We have demonstrated that age was a risk factor for repeat ACL ruptures. Shelbourne et al. has previously evoked the influence of age on graft failure [31, 32], and Gifstad et al. also reported a decrease in risk with increasing 5-year age categories from 15 years of age up to more than 45 years [11]. Persson et al. found significant differences in terms of risk for 3 age groups (15–19 years, 20–29 years, > 30 years) the risk decreasing with increasing age [22]. Contrary to reports on initial ruptures [4, 13, 16, 27, 30], sex appeared to have no influence on repeat rupture, which has been reported elsewhere in the literature [11, 15, 22, 29, 31, 32, 36].

In terms of methodology, this study has some susceptibility towards biases, notably in terms of selection biases, as is the case for all observational cohort studies.

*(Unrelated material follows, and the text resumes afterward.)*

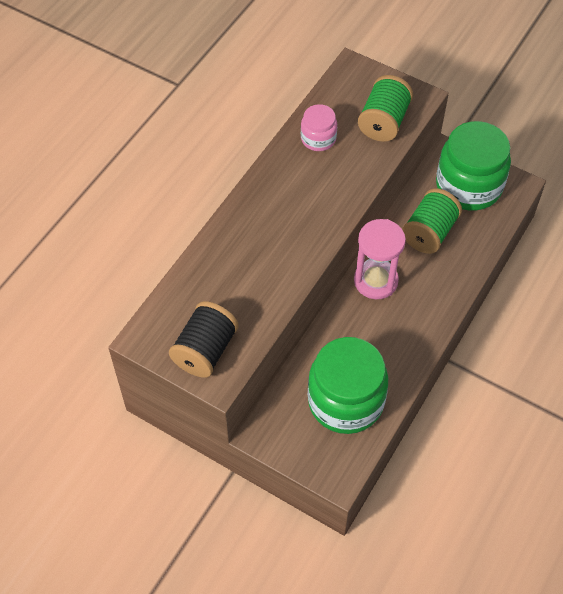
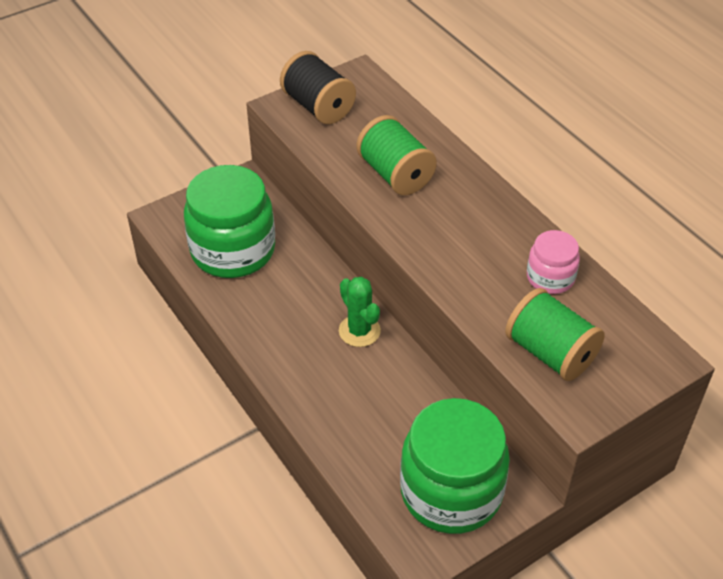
camera: 115 degrees right, 10 degrees down
(375, 281) = (359, 331): pink hourglass -> green cactus
(429, 232) = (398, 412): green spool -> green spool (395, 174)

The fact that the patients have different surgeons is a potential source of bias, and it may be worthwhile to include this factor in future analyses. Nonetheless, any associated bias was limited given that patients were included in this study country-wide, along with the fact that there were a high number of participating surgeons, all of whom are specialists in knee reconstruction. Although randomization was not performed at inclusion, the large population, comparable baseline characteristics, and adjusted analyses, reduced potential biases. Finally, the methodology used did not allow for collection of data for the percentage of grafts in lost-to follow-up patients. Nonetheless, it should be noted that the population which did respond to the questions was not significantly different to the population which did not in terms of sex, age, type and level of sport. Furthermore, the statistical analysis was adjusted for factors potentially associated with a given event of interest. As the adjusted comparisons take into account confounding factors, they are thus interpretable.

For this study, a telephone questionnaire was performed an average of 19 months after the autograft. Although this post-operative delay was shorter than other studies, our methodology was very similar to that of Wright et al. and Shelbourne et al. Nonetheless, our 40.7% response rate for the questionnaire was much lower than the 86% reported by Wright et al.or the 78% for Shelbourne et al. [31, 32, 36]. This may be explained by the fact that we contacted patients uniquely by telephone and without multiple follow-up calls to request questionnaire completion. The effect of this potential bias appears to be limited as the population which did respond to the questions was not significantly different to that which did not in terms of sex, age, type and level of sport. The fact the two populations were similar allowed us to obtain a sample providing more pertinent results. Furthermore, our population was reflected a large series of athletes, most of whom practice competitively, with most reports tending to be for sports as leisure activities. The impact of the different sports practiced along with their relationship to graft failure and the level of the sports practiced was identified. This study challenges current thinking that hamstring autografts are equivalent to patellar tendon autografts. Improved fixation systems for hamstring autografts, and more in-depth evaluation of double bundles or grafts combined with anterolateral ligament reconstruction will be valuable in the future. In routine clinical practice, careful rehabilitation practices are essential to decrease the rate of graft rupture with hamstring graft.

Conclusion

The rate of graft failure after a hamstring autograft was statistically higher compared to after a patellar tendon autograft, with graft failure being more frequent in a setting where return to competitive practice was not significantly different. Young athletes aged less than 25 years have a higher risk of repeat ruptures when adjusted for other potential factors, although sex does not impact risk.